Job raises for us the trickiest question of all – why do good people suffer?

Jewish rabbis believed Moses had written Job. Few people today would associate the book of Job with Moses, but there is no other suggested author.

Many scholars would suggest the book has several authors and that the prose narratives at the beginning (1–2) and end (42) comprise an ancient story that has been added to over time.

If the book was added to over time then the early story could be quite early, maybe around the 8th century BC, with the additions (e.g. the conversation with the friends, or God’s speech) coming after that from, perhaps, the 6th century BC or later.

What were people feeling?

The audience of this book (whenever it was written) were feeling what countless people have felt throughout history – bemused at why bad things seem to happen to good people.

Most people would say that Job is part of the Wisdom tradition, which contains books like Proverbs and Ecclesiastes and provides wise teachings and sayings by which we can live our lives. Job has these, but they are woven into a bigger and more complex whole. Indeed, it appears to be responding to a very particular question. By and large the wisdom tradition assumed that ‘good people’ would receive a just reward. Job seems to be probing this assumption with reflections of its own.

1–2 The opening story
3 Job’s lament
4–14 The first cycle of conversation, with a speech from each of Job’s friends. Job responds to each of these speeches
15–21 The second cycle of conversation, set up like the first
22–27 The third cycle of conversation, set up like the first
28 A wisdom poem
29–31 Job’s closing speech
32–37 A new, younger friend now speaks
38–41 God appears in a whirlwind and speaks with Job
42 Job’s good fortunes are returned

There will be lots of names you will not know; don’t worry if you can’t place them all. The key ones are given below.



The names of people and peoples

Temanite, Shuhite, Naamathite, Buzite, Chaldeans

Other words

Burnt offering, glean, Sheol, threshing floor, wadi

There are numerous responses offered to Job’s suffering throughout the book, by Job himself, by his three friends, by Elihu at the end and by God.
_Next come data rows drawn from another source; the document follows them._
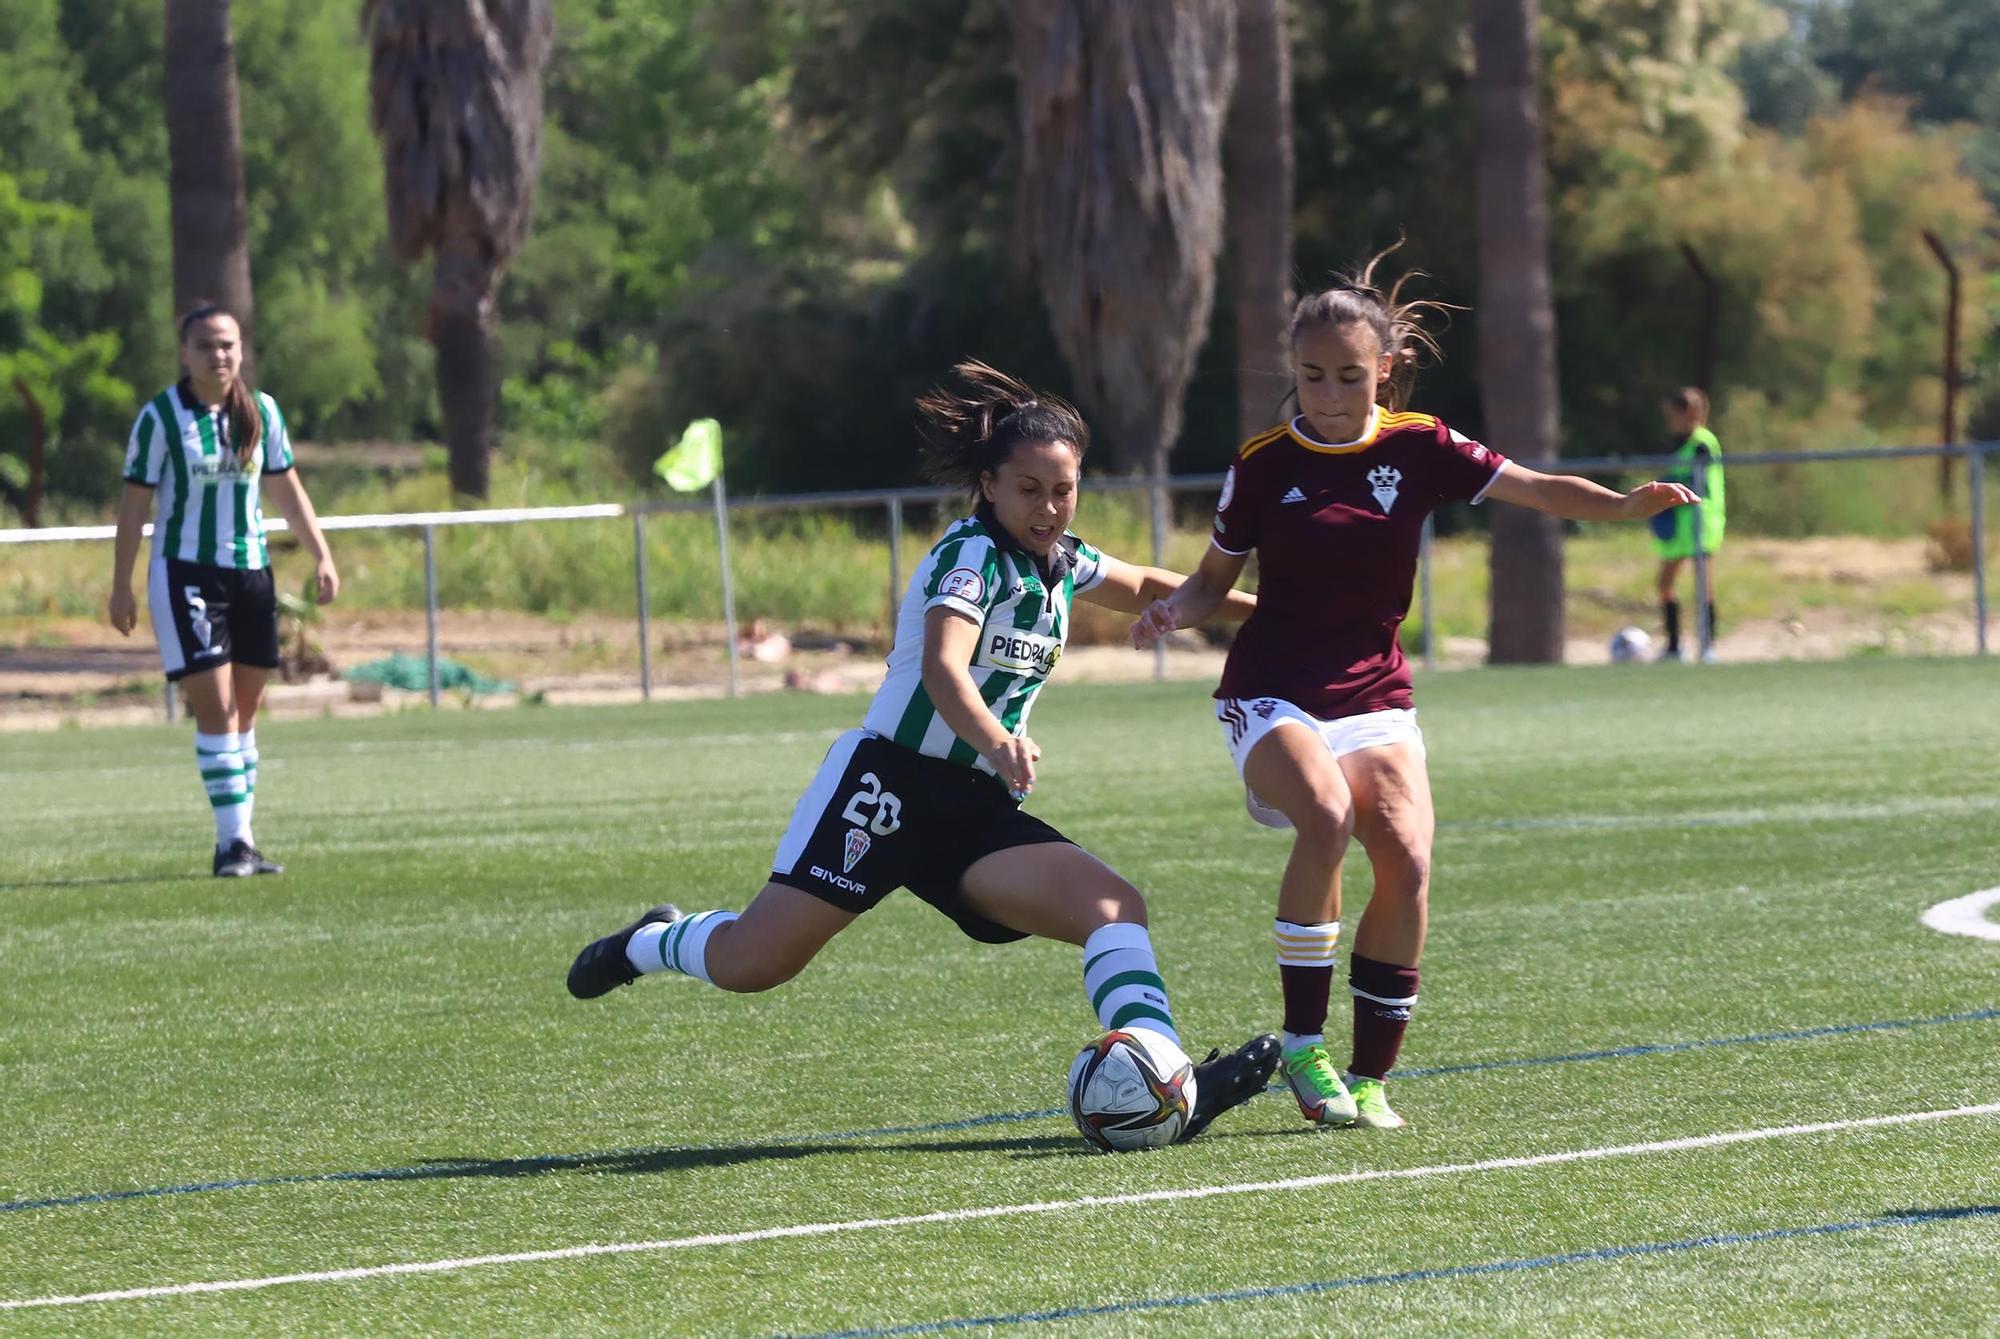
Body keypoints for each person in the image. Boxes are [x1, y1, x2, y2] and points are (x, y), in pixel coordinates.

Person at [568, 362, 1281, 1142]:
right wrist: (998, 738)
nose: (1048, 507)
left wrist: (1272, 612)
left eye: (1063, 490)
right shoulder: (970, 556)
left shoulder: (1063, 561)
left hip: (973, 810)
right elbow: (945, 669)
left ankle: (1171, 1082)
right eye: (1029, 489)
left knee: (1114, 908)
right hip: (887, 788)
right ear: (989, 485)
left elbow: (1147, 581)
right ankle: (650, 940)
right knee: (753, 963)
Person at [1131, 249, 1699, 1131]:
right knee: (1326, 817)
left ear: (1385, 370)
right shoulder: (1261, 464)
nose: (1328, 393)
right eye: (1312, 375)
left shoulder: (1423, 445)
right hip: (1271, 689)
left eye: (1350, 375)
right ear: (1294, 371)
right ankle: (1302, 1044)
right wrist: (1174, 610)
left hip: (1373, 693)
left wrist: (1623, 507)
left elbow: (1535, 487)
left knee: (1408, 858)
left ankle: (1368, 1077)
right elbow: (1212, 580)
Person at [107, 303, 340, 877]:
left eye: (229, 344)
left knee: (248, 708)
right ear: (185, 354)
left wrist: (321, 553)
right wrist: (121, 585)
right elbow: (135, 505)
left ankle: (244, 841)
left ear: (242, 350)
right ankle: (230, 843)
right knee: (215, 708)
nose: (220, 355)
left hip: (252, 571)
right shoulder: (161, 417)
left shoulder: (260, 412)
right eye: (207, 345)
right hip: (187, 572)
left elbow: (286, 489)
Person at [1651, 386, 1726, 662]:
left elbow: (1701, 480)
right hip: (1677, 525)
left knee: (1703, 585)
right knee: (1664, 583)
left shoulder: (1703, 442)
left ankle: (1707, 646)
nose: (1670, 420)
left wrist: (1673, 484)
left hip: (1699, 522)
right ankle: (1673, 646)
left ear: (1691, 413)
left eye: (1673, 414)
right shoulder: (1675, 442)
Look out for these responses and reflect on which, if any, makes the most sense to you.

Job’s friends are often regarded as a walking, talking examples of how not to comfort someone in suffering.  See if you think they say anything helpful at all.

Although the book is all about Job, it can feel as though it is hard to catch a glimpse of the ‘real Job’. See if you can get a sense of who you think he was as you read.
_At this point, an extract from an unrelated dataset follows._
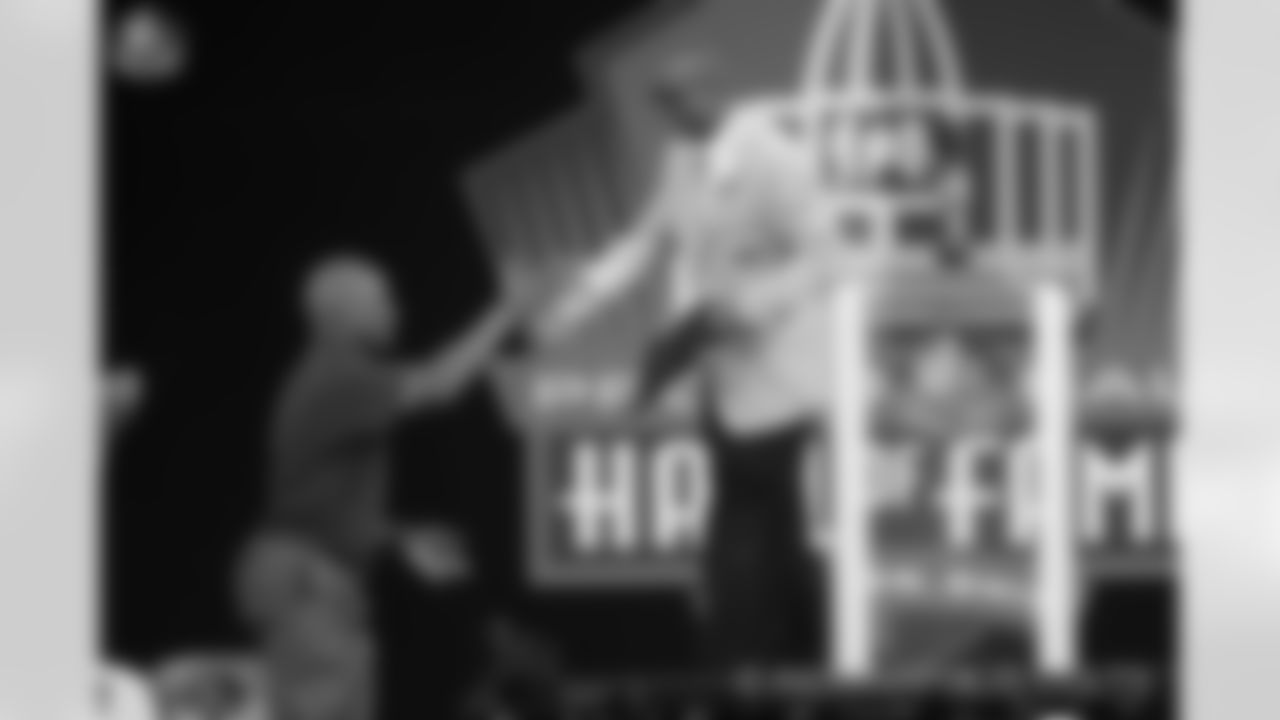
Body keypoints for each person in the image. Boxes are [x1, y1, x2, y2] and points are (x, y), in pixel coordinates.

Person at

We all encounter suffering in our lives, whether it's our own or that of others. Use your reading of Job as an opportunity to reflect on what you might have said if you were Job and what you might have said if you were one of Job’s friends. What words would you use to respond to suffering?

  • Were there any parts of the book that you particularly liked or that inspired you?
  • Were there any parts of the book that you disliked or that troubled you?
  • What did you think the book was about?
  • What things should you say and what things should you not say to people who are suffering?
  • Do you think Job offers any adequate answers to the problem of suffering? 
  • What do you think about the ending of Job, where he gets new children in place of the old?
  • Did you read anything in the book that touched you, expanded your faith or made you think more deeply about your life and how you live it?